L’Arabie saoudite renforce ses objectifs climatiques et critique la réglementation de l’UE.
L’Arabie saoudite s’engage à réduire davantage ses émissions d’ici 2040, en conciliant les revenus tirés des hydrocarbures et la vulnérabilité climatique, tout en critiquant les mesures commerciales de l’UE.
L’Arabie saoudite a dévoilé un nouvel objectif climatique, s’engageant à réduire, éviter et éliminer 335 millions de tonnes d’équivalent CO2 (CO2e) par an entre 2030 et 2040. Cet objectif actualisé, présenté dans sa dernière contribution déterminée au niveau national (CDN) au titre de l’Accord de Paris, utilise les émissions de 2019 comme référence.
Ce nouveau chiffre représente une augmentation significative des ambitions par rapport au plan de 2021, qui visait une réduction annuelle de 278 millions de tonnes d'équivalent CO2 d'ici à 2030.
Une stratégie à deux volets : énergies renouvelables et technologies du carbone
Pour atteindre cet objectif, l’Arabie saoudite prévoit d’utiliser une combinaison de réductions directes des émissions de gaz à effet de serre (GES) et de mesures environnementales autres que les GES.
La stratégie comprend plusieurs initiatives clés :
• Énergies renouvelables : Le pays a déjà raccordé 12,3 GW de capacité renouvelable à son réseau, 10,7 GW supplémentaires sont en construction et 34,5 GW sont à différents stades de développement.
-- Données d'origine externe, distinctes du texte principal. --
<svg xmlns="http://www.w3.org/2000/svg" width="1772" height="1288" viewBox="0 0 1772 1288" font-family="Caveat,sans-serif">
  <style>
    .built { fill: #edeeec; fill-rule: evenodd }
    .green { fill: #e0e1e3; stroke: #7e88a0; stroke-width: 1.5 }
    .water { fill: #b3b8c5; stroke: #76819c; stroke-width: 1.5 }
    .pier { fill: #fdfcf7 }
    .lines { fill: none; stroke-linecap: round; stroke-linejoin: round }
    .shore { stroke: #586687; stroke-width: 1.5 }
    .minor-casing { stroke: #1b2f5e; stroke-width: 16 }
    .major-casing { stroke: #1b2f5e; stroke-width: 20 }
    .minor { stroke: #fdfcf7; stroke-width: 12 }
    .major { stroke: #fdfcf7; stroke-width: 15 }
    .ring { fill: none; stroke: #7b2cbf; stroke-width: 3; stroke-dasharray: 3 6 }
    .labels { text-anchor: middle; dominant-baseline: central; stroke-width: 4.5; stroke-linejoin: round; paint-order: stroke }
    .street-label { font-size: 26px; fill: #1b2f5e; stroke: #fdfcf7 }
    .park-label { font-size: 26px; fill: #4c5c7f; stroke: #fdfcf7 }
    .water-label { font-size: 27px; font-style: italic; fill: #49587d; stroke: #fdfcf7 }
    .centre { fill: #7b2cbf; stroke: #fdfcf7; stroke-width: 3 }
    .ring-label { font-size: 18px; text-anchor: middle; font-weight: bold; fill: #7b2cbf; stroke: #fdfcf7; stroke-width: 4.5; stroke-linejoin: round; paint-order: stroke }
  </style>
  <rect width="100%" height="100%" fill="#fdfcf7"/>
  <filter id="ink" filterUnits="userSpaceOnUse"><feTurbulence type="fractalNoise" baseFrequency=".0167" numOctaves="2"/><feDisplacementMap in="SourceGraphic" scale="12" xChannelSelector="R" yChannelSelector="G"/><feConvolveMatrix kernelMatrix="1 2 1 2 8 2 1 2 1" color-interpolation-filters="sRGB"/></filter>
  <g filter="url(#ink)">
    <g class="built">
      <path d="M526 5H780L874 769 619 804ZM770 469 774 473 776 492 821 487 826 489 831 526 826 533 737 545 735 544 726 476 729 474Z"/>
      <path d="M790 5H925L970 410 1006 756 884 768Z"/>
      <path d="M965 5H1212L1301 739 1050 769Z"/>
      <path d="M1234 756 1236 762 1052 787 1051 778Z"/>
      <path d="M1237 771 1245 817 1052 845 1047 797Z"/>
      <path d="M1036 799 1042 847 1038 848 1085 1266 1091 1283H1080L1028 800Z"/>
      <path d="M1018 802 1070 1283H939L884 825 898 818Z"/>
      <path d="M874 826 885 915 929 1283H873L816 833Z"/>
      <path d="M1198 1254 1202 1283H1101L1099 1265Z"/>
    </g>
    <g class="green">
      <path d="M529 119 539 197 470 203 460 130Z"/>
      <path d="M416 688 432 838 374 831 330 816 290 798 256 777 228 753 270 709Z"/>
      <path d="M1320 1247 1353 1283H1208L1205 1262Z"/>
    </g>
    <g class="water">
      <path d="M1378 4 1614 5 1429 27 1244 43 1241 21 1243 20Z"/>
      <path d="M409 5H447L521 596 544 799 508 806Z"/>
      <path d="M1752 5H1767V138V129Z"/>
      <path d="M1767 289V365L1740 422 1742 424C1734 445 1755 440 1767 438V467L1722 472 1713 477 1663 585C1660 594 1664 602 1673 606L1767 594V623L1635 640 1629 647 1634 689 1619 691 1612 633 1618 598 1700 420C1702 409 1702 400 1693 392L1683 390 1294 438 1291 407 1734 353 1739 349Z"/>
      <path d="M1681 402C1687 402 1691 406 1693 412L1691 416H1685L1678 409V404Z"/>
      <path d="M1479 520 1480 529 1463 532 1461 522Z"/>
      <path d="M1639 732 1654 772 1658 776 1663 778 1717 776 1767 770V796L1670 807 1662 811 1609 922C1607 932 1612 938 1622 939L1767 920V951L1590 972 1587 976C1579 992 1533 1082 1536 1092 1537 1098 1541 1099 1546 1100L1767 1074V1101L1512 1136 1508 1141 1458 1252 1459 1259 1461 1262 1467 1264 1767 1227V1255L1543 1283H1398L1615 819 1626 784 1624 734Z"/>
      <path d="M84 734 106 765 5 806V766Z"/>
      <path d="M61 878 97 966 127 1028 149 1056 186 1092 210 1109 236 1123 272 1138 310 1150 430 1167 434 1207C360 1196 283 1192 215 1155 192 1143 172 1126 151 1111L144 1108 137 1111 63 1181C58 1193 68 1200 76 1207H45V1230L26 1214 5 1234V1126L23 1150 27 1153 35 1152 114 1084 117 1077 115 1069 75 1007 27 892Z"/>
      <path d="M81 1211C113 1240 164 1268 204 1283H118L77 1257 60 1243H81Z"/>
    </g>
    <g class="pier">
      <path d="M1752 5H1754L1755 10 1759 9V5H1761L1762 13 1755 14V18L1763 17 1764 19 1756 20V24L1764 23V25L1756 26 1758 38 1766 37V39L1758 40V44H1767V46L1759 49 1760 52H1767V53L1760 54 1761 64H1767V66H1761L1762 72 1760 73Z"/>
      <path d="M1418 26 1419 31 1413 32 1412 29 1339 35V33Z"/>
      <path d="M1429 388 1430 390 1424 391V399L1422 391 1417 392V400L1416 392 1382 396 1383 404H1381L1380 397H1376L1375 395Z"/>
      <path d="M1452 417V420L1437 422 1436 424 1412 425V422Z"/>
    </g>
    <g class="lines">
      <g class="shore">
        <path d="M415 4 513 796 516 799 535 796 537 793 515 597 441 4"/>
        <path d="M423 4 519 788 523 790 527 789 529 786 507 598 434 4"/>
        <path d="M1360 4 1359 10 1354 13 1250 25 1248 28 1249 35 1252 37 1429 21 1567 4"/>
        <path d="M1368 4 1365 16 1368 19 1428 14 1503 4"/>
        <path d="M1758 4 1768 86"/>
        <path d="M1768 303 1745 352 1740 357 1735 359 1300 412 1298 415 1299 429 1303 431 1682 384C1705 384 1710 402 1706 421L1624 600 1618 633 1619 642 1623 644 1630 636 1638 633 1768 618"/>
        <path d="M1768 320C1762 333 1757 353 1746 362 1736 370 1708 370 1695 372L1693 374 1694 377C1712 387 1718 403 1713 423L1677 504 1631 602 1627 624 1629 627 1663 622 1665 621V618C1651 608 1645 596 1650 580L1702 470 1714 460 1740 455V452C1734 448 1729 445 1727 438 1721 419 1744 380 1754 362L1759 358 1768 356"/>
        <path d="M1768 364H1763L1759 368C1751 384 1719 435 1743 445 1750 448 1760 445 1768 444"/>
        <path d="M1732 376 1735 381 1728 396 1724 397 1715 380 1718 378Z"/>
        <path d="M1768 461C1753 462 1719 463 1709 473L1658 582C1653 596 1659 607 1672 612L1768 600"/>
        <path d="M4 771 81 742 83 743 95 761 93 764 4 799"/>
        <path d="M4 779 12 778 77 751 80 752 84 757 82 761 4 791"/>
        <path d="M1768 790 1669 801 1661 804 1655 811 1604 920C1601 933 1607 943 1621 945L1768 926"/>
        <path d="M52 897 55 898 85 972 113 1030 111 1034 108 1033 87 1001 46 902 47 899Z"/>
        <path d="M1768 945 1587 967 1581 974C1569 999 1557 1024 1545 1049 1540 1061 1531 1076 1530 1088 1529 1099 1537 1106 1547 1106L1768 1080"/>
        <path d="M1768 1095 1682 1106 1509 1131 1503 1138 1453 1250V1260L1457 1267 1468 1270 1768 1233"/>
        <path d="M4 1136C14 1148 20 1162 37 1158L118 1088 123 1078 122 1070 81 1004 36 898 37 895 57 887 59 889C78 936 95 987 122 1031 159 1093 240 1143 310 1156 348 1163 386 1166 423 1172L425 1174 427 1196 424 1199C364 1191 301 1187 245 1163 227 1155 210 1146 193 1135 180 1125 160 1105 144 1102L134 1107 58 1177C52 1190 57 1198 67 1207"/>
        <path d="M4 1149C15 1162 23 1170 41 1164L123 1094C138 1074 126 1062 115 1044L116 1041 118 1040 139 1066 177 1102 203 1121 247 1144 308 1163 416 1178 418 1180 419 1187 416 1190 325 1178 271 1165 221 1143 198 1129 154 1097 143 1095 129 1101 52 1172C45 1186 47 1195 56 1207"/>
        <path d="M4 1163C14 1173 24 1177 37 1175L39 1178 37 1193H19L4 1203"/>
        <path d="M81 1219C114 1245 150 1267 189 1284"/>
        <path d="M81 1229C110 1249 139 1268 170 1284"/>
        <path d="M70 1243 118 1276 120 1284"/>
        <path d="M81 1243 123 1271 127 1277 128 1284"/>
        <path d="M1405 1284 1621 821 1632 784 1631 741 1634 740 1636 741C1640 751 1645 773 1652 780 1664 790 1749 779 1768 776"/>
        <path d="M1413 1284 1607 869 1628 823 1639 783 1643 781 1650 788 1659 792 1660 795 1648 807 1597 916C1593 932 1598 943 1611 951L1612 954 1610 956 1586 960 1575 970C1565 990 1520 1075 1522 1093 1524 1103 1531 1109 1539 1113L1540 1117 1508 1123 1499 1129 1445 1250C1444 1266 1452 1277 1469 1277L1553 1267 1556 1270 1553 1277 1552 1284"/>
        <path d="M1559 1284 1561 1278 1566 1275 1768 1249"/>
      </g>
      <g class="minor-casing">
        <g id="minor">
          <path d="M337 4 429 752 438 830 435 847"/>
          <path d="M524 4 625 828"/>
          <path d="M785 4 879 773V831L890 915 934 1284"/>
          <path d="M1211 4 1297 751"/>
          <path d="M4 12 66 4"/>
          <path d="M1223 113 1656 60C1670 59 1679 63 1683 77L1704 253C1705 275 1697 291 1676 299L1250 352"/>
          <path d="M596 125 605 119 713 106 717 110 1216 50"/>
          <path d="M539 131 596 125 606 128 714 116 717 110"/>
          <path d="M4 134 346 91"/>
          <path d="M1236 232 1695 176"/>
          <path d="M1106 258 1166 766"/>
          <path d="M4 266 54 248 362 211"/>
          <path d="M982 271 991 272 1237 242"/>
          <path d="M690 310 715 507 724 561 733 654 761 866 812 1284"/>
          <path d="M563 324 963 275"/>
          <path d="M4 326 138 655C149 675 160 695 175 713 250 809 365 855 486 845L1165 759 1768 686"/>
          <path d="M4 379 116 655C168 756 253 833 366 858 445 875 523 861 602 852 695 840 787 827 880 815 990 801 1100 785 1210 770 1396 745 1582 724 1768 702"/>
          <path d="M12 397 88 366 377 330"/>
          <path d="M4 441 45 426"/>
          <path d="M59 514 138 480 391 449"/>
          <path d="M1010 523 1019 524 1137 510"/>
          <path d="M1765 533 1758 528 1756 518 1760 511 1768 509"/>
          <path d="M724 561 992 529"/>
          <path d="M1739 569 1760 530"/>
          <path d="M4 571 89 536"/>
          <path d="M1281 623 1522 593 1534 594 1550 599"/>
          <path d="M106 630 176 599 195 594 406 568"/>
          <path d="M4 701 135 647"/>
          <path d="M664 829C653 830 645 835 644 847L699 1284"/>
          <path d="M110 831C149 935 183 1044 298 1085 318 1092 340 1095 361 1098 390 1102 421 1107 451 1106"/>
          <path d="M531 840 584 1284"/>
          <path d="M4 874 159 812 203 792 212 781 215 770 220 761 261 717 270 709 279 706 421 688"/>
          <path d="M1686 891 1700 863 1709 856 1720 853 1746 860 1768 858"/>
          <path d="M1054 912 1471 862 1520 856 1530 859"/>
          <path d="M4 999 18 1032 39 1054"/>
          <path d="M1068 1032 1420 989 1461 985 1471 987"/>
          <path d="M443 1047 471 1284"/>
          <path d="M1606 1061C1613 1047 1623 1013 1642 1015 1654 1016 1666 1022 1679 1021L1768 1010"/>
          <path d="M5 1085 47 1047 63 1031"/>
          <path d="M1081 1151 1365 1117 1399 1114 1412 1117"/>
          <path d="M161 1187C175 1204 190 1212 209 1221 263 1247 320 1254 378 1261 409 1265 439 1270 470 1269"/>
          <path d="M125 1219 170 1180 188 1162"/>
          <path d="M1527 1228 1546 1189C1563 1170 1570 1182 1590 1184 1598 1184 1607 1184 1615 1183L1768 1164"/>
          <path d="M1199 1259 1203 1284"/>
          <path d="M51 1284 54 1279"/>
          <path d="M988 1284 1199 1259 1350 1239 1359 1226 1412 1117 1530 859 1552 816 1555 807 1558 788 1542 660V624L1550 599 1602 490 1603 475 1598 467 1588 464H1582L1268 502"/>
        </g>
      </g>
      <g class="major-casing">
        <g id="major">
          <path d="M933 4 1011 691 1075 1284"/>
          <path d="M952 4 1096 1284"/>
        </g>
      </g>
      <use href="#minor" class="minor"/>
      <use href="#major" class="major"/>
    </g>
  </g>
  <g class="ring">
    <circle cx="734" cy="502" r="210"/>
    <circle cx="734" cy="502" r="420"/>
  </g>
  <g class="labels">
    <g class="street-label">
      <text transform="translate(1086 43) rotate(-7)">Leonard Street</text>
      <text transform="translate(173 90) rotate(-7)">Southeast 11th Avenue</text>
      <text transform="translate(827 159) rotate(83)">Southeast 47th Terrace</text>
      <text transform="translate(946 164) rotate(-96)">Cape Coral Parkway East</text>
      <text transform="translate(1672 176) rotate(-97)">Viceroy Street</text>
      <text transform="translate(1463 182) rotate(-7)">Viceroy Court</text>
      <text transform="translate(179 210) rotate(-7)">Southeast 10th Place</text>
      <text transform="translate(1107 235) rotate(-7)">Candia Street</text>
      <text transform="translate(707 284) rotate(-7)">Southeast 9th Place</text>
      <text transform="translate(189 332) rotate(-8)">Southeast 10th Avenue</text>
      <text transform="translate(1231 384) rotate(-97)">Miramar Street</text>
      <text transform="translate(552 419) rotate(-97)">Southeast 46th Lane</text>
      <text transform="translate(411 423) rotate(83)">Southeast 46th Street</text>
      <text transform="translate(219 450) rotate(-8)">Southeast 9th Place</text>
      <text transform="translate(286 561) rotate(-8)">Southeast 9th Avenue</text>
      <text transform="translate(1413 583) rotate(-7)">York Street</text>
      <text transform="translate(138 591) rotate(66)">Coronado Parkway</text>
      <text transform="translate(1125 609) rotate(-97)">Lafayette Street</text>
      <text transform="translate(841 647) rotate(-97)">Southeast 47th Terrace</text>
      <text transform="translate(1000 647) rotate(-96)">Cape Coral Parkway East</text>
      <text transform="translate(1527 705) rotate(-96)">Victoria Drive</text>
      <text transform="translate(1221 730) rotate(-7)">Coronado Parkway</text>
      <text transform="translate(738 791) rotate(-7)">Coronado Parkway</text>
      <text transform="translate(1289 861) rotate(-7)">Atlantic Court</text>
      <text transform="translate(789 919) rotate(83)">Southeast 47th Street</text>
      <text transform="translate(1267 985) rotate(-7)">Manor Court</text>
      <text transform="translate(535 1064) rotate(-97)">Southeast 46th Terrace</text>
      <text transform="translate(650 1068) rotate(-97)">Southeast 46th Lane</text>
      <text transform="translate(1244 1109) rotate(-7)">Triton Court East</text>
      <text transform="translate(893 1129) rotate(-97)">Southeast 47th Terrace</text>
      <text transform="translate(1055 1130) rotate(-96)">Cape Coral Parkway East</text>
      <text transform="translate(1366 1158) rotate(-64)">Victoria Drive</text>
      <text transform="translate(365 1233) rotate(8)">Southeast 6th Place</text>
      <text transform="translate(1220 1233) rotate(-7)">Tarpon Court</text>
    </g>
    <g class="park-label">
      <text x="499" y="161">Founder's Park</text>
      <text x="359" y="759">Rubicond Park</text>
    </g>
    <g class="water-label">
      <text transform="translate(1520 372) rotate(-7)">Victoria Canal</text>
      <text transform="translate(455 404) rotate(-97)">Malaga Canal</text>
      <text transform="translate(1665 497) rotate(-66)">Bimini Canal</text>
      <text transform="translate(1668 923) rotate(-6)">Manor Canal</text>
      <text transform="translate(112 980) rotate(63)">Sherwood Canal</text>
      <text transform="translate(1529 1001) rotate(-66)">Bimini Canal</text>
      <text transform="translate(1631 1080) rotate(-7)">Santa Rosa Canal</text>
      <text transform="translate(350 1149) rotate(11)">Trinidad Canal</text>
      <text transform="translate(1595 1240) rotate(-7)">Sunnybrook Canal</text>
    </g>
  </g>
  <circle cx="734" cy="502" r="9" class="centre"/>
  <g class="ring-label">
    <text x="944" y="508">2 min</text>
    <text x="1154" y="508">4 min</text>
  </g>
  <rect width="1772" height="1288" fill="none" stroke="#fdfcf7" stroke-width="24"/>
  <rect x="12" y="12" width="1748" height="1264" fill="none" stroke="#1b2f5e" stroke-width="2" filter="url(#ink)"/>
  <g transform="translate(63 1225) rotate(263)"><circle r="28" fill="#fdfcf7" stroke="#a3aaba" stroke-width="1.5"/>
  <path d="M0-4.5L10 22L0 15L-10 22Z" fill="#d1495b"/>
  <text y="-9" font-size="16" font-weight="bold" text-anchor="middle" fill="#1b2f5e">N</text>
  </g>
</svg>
• Restauration des terres : Le reboisement à grande échelle, la restauration des terres et les projets de lutte contre la désertification sont au cœur de l’approche sans GES.
• Gestion du carbone : Le plan repose également sur l’amélioration de l’efficacité énergétique, la gestion des émissions de méthane et le déploiement de technologies telles que la capture, l’utilisation et le stockage du carbone (CUSC), « l’hydrogène propre » et « le carburant d’aviation à faible teneur en carbone ».
Concilier les revenus pétroliers et la vulnérabilité climatique
Point essentiel, le plan climatique repose sur un scénario de « diversification économique avec une contribution substantielle des revenus tirés des exportations d'hydrocarbures et de leurs dérivés ». Deuxième producteur mondial de pétrole, l'Arabie saoudite structure son action climatique autour de son secteur d'activité principal.
Parallèlement, le pays reconnaît sa propre vulnérabilité face aux effets du changement climatique. Le plan souligne ses « températures estivales extrêmement élevées, ses précipitations annuelles très faibles, ses terres majoritairement non arables et sa forte dépendance aux ressources en eaux souterraines profondes et captives ». La pénurie d'eau est identifiée comme l'une de ses « préoccupations les plus urgentes ».
Bien que la CDN fasse référence au statut de pays en développement de l'Arabie saoudite au titre de la CCNUCC — un statut remontant à 1992 qui rend les nations éligibles au financement climatique —, elle précise également que le plan n'est pas conditionné par l'obtention d'un soutien financier international.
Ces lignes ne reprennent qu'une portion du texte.